The IMF assumes that actions by the authorities in Europe and the US will succeed in stabilising conditions and avoiding further systemic events, but it can’t be sure.
And even on that basis “additional credit losses are likely as the global economy decelerates”.
“In this setting, financial institutions’ ability to raise new capital will remain very challenged. The required deleveraging will be a protracted process, implying that limits on the pace of credit creation — and on activity — will be present through 2009.”
There is absolutely no reason to doubt this. If Iceland defaults, which seems likely, and/or the UK government bailout fails to prevent at least one significant bank collapse (£25 billion in equity won’t go very far), and/or Russia gets into strife (actually it’s already there — its stockmarket fell 11 per cent yesterday before being closed) then the deleveraging will be very protracted indeed.
Central banks have done what they can; it is now up to the politicians.
In his latest blog for Euro Intelligence the Financial Times columnist Wolfgang Munchau lambasts the US and European governments for their mistakes in handling the crisis.
He asserts that US Treasury Secretary Henry Paulson’s $US700 billion bailout was the “most expensive and unfairest” way to recapitalise the banking system, and was purely designed to help Goldman Sachs, and he says the German government’s policy consists of a bet that the public will remain “infinitely stupid” — a bet it will lose.
That’s because it is wasting its resources on second rate institutions like Hypo Real Estate, so that its freedom of manoeuvre will be constrained “if or when” it is time to save Deutsche Bank or Allianz.

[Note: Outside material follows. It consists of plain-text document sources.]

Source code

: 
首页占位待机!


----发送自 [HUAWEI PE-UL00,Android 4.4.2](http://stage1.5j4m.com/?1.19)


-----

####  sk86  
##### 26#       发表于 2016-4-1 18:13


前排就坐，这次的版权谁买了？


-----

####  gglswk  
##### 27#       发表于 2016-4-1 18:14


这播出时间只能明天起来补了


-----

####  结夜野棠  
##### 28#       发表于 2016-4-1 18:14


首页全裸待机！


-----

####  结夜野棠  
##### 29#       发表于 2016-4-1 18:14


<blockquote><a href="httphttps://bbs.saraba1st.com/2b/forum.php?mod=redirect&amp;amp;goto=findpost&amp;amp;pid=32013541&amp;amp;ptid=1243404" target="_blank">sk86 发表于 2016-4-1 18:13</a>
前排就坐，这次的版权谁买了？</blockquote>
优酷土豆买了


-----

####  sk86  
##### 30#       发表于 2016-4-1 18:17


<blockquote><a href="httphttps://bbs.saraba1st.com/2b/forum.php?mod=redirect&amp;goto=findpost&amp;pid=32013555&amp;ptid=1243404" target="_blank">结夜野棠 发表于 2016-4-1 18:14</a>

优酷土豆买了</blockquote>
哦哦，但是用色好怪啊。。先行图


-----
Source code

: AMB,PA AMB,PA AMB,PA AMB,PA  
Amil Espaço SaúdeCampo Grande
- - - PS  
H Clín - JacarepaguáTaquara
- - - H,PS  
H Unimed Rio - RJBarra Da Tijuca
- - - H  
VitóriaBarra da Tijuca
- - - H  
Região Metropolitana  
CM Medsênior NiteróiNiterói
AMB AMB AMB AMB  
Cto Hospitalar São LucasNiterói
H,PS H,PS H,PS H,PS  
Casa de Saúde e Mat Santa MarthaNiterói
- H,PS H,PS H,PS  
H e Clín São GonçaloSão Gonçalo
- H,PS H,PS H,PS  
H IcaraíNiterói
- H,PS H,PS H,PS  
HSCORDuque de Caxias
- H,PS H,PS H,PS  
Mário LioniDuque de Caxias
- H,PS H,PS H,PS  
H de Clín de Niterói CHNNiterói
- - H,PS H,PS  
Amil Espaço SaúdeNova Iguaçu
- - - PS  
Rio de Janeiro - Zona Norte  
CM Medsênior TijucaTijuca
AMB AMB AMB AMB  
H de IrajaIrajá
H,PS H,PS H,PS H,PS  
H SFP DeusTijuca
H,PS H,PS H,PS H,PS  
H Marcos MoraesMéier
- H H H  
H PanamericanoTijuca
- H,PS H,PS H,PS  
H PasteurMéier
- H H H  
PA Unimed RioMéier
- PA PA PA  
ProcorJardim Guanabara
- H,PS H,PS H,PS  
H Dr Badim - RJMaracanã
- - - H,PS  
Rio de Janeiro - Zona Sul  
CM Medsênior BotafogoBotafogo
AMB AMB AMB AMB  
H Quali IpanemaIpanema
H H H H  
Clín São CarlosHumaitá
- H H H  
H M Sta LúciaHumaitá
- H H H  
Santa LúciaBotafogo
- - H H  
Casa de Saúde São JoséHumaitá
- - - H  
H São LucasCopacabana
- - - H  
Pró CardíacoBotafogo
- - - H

If he’s half right, the coordinated global central bank actions last night need to be supplemented by a coordinated, global bank recapitalisation.
As Business Spectator’s interview with Reserve Bank assistant governor Guy Debelle last week showed, central bankers are talking to each other every day, swapping information as well as cash and agreeing on what to do.
Little sign of that among the politicians: it is every man and women for themselves.
“The world’s politicians need to join in the coordination.”
Mr Kohler, are you advocating first steps towards a form of true world government? Clearly you would see from the EU’s current ‘fend for yourself’ response, NATO, etc that loose federations of nations are impotent in times of crisis. Which leads me to believe your call to political arms is suggesting a progressive and focused solution designed to cut through cross border trust issues in a timely fashion, not rehash past failures.
Then again, maybe your not. Maybe we should all stay resigned to idoling visionless mediocrity within our political leadership groups. That way at least we could maintain (once this nasty little credit bump sorts itself out) our illusions of endless consumption and being able to buy a higher quality of life with more money.
I suspect there is still a whole world of pain to come, and not just in Iceland, if nations do actually get to the point of wanting to start setting up international regulators with real power to act, political or economic. It would have to be perceived as more in a nation’s interests than not to submit to such an arrangement.